WHAT IS NEEDED
A faithful copy is required: retype the records from their first line through the line with "Fig. 2. The", and omit the pictures.

++++++

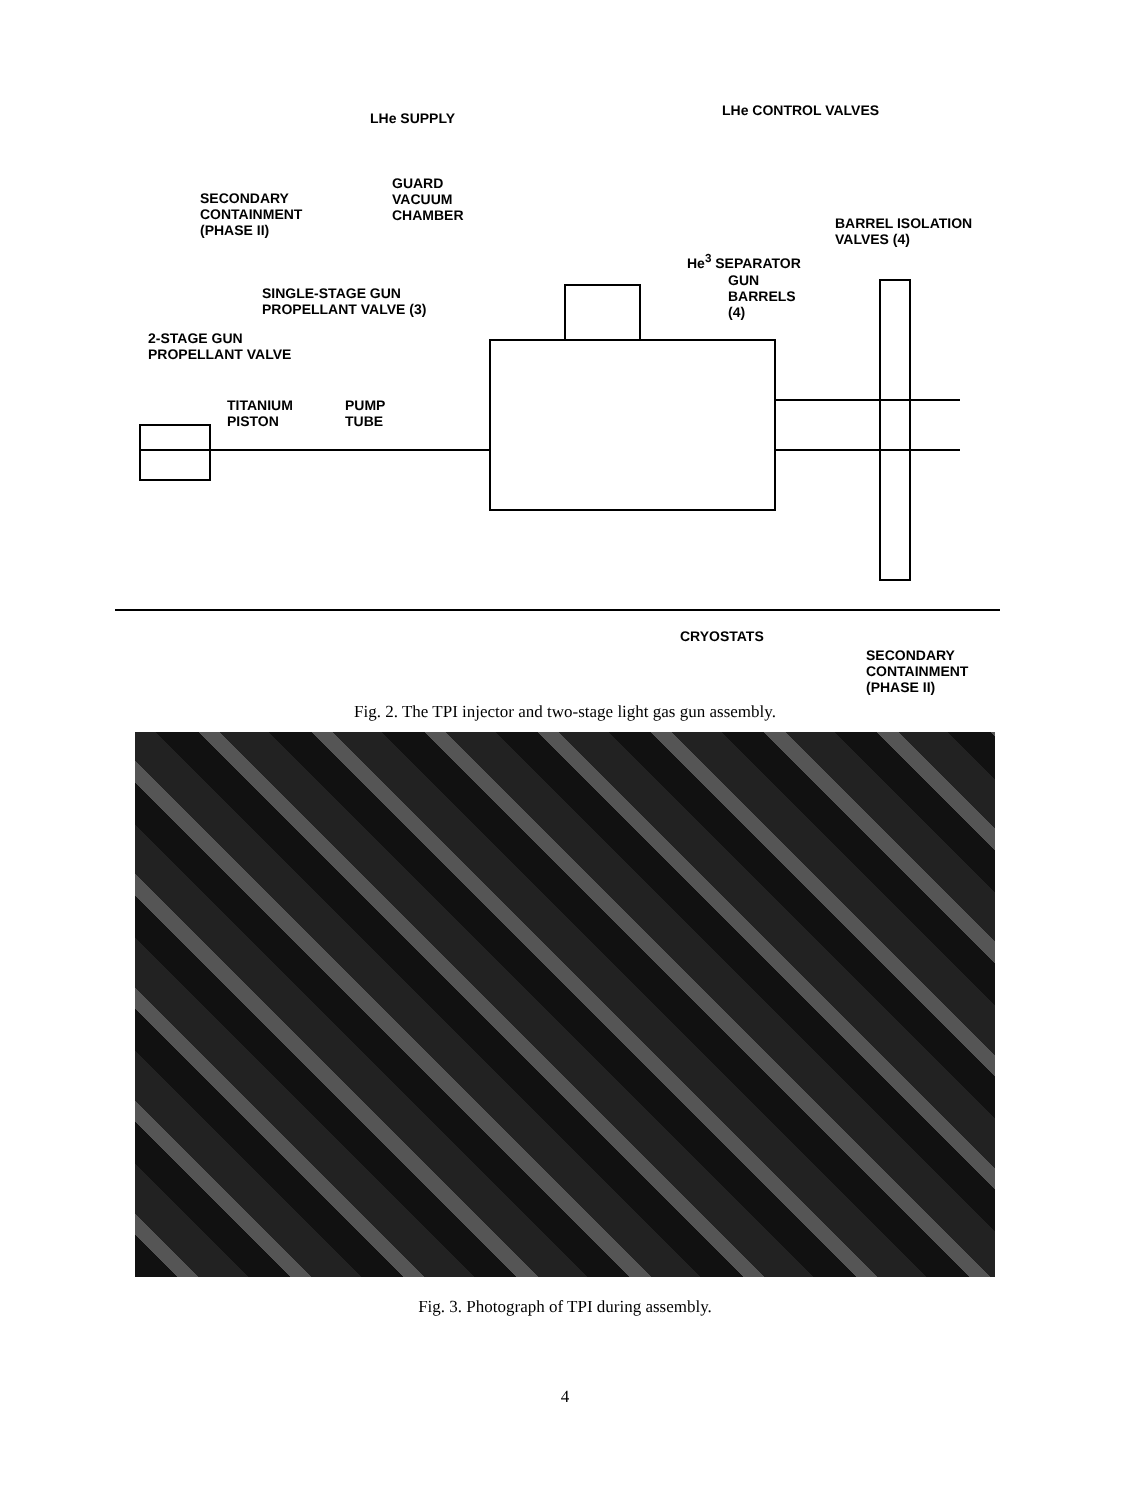LHe SUPPLY LHe CONTROL VALVES
SECONDARY
CONTAINMENT
(PHASE II)
GUARD
VACUUM
CHAMBER
BARREL ISOLATION
VALVES (4)
He<sup>3</sup> SEPARATOR
SINGLE-STAGE GUN
PROPELLANT VALVE (3)
GUN
BARRELS
(4)
2-STAGE GUN
PROPELLANT VALVE
TITANIUM
PISTON
PUMP
TUBE
CRYOSTATS
SECONDARY
CONTAINMENT
(PHASE II)
Fig. 2. The TPI injector and two-stage light gas gun assembly.
Fig. 3. Photograph of TPI during assembly.
4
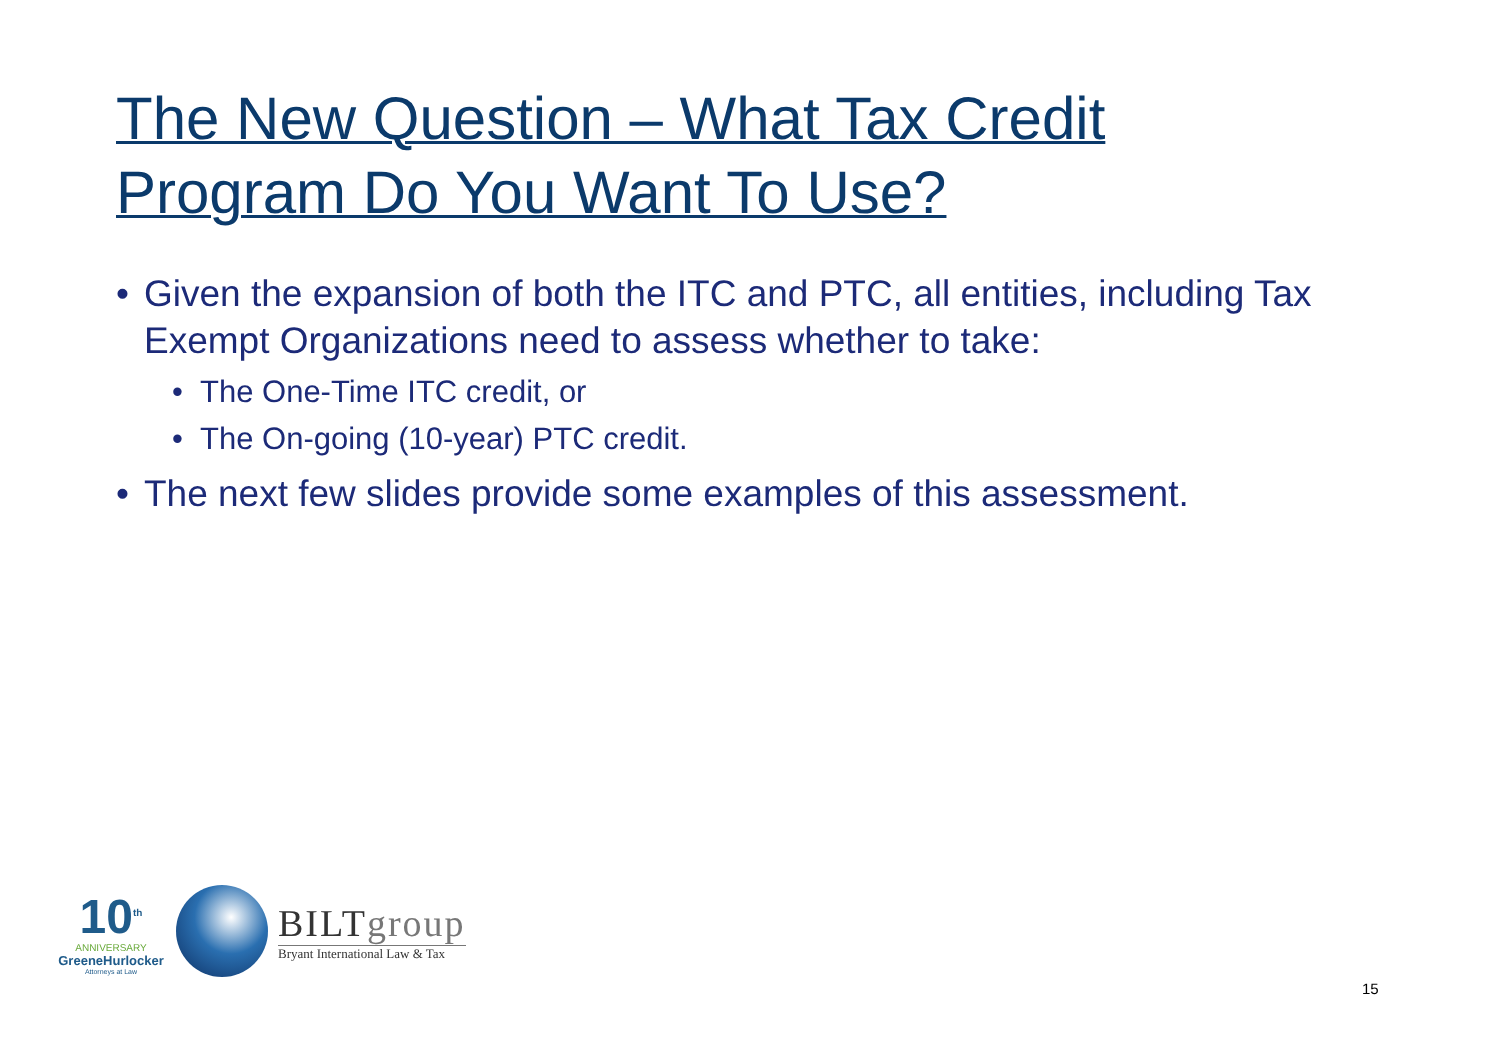The New Question – What Tax Credit Program Do You Want To Use?
• Given the expansion of both the ITC and PTC, all entities, including Tax Exempt Organizations need to assess whether to take:
• The One-Time ITC credit, or
• The On-going (10-year) PTC credit.
• The next few slides provide some examples of this assessment.
10<sup>th</sup>
ANNIVERSARY
GreeneHurlocker
Attorneys at Law
BILTgroup
Bryant International Law & Tax
15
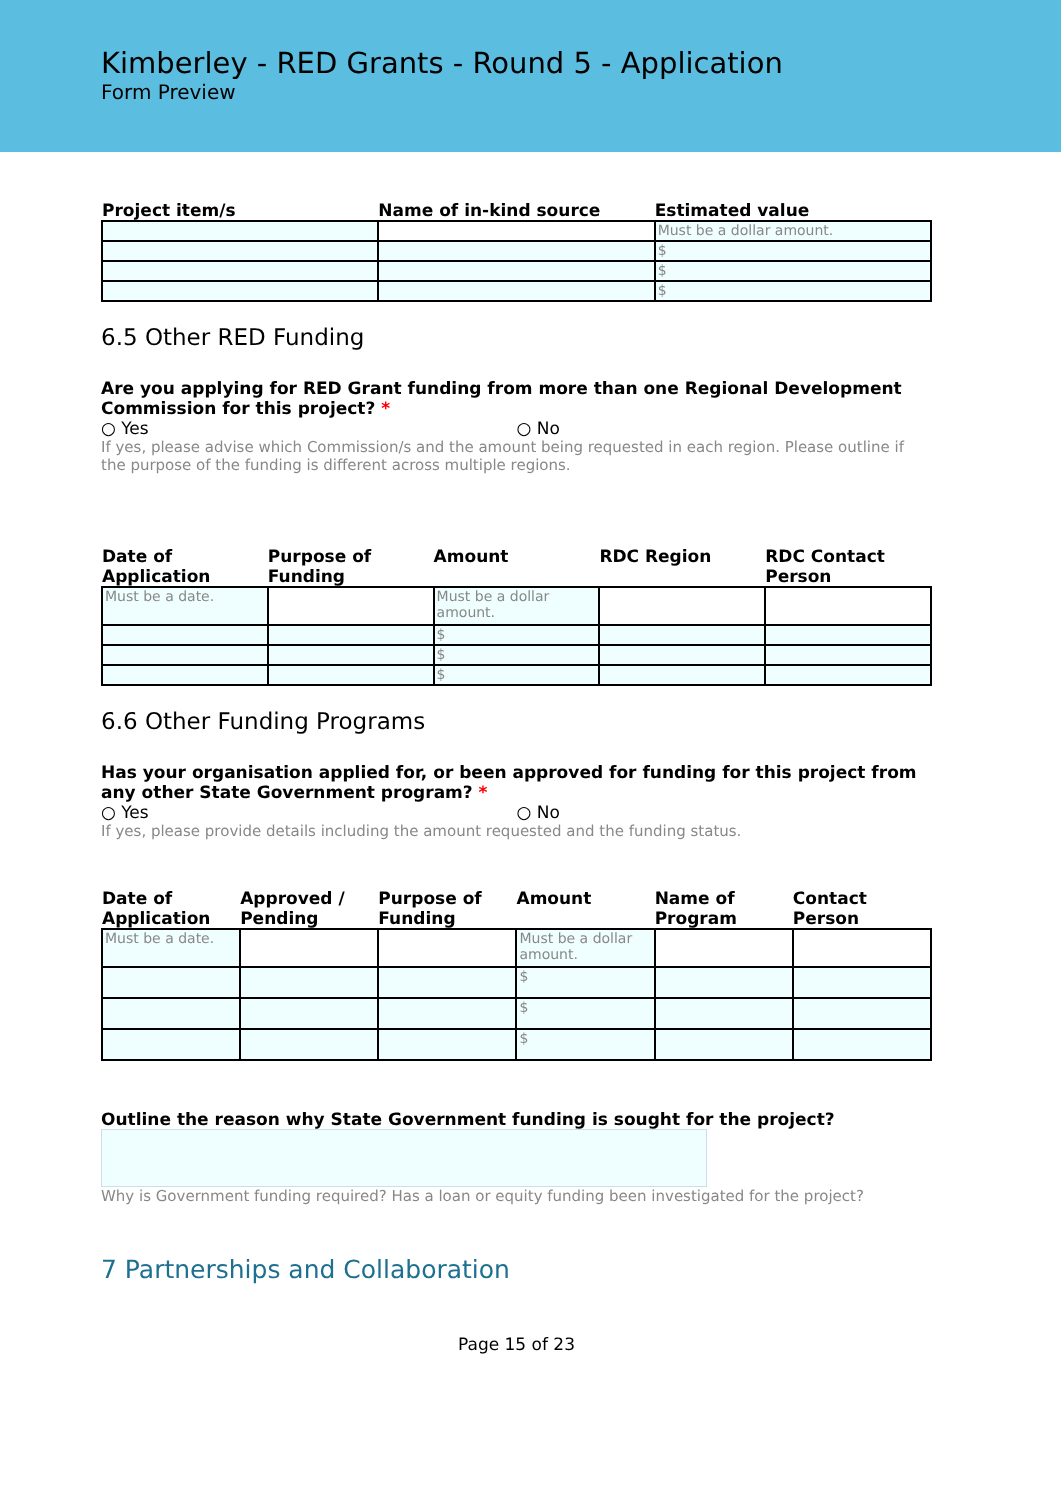Kimberley - RED Grants - Round 5 - Application
Form Preview
| Project item/s | Name of in-kind source | Estimated value |
| --- | --- | --- |
| | | Must be a dollar amount. |
| | | $ |
| | | $ |
| | | $ |
6.5 Other RED Funding
Are you applying for RED Grant funding from more than one Regional Development Commission for this project? *
○ Yes ○ No
If yes, please advise which Commission/s and the amount being requested in each region. Please outline if the purpose of the funding is different across multiple regions.
| Date of Application | Purpose of Funding | Amount | RDC Region | RDC Contact Person |
| --- | --- | --- | --- | --- |
| Must be a date. | | Must be a dollar amount. | | |
| | | $ | | |
| | | $ | | |
| | | $ | | |
6.6 Other Funding Programs
Has your organisation applied for, or been approved for funding for this project from any other State Government program? *
○ Yes ○ No
If yes, please provide details including the amount requested and the funding status.
| Date of Application | Approved / Pending | Purpose of Funding | Amount | Name of Program | Contact Person |
| --- | --- | --- | --- | --- | --- |
| Must be a date. | | | Must be a dollar amount. | | |
| | | | $ | | |
| | | | $ | | |
| | | | $ | | |
Outline the reason why State Government funding is sought for the project?
Why is Government funding required? Has a loan or equity funding been investigated for the project?
7 Partnerships and Collaboration
Page 15 of 23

++++++

RESPONSE TO THE TASK
LHe SUPPLY LHe CONTROL VALVES
SECONDARY
CONTAINMENT
(PHASE II)
GUARD
VACUUM
CHAMBER
BARREL ISOLATION
VALVES (4)
He<sup>3</sup> SEPARATOR
SINGLE-STAGE GUN
PROPELLANT VALVE (3)
GUN
BARRELS
(4)
2-STAGE GUN
PROPELLANT VALVE
TITANIUM
PISTON
PUMP
TUBE
CRYOSTATS
SECONDARY
CONTAINMENT
(PHASE II)
Fig. 2. The TPI injector and two-stage light gas gun assembly.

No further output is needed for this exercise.